We spent a bit of time talking about how the game’s literal nonstop humor is grounded by a more serious narrative. Still, I’m willing to bet that a pretty high percentage of those 10,000 pages contain jokes, satire and the Adult Swim-type ironic cultural observation the first game was based on. There are a ton of Easter eggs, not unlike High on Life’s FMV full-length movie within the game.

One of the more frustrating elements of the first game was that platforming felt less refined than the shooting, narrative and dialogue. Meyr said players can expect much more fluid movement this time around. Previews and early hands-on playtime seem to confirm this, with the player zipping around the world on a smooth-gliding skateboard.

The Beauty of Small

Robbins and Meyr said that while the Squanch Games team has grown to around 80, it still feels like a small indie studio, with different departments easily able to share and communicate. It also means that Meyr can still track various aspects of the production in real time. There’s no outsourcing either the art or the writing.

Snarky humor in shooters isn’t new.
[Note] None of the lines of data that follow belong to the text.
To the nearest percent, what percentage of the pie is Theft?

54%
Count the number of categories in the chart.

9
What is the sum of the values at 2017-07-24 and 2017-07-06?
Games like Duke Nukem 3D — the GOAT if ever there was one — combined literal toilet humor with not-so-subtle cultural satire. High on Life 2 rests comfortably in that long tradition. What makes it stand out is the high (pardon the pun) quality of its writing and voice work, its imaginative shooter mechanics and engaging fiction and world design. High on Life 2 releases any day now, and I couldn’t be more excited to get my hands on more smack-talking guns and psychopathic knives.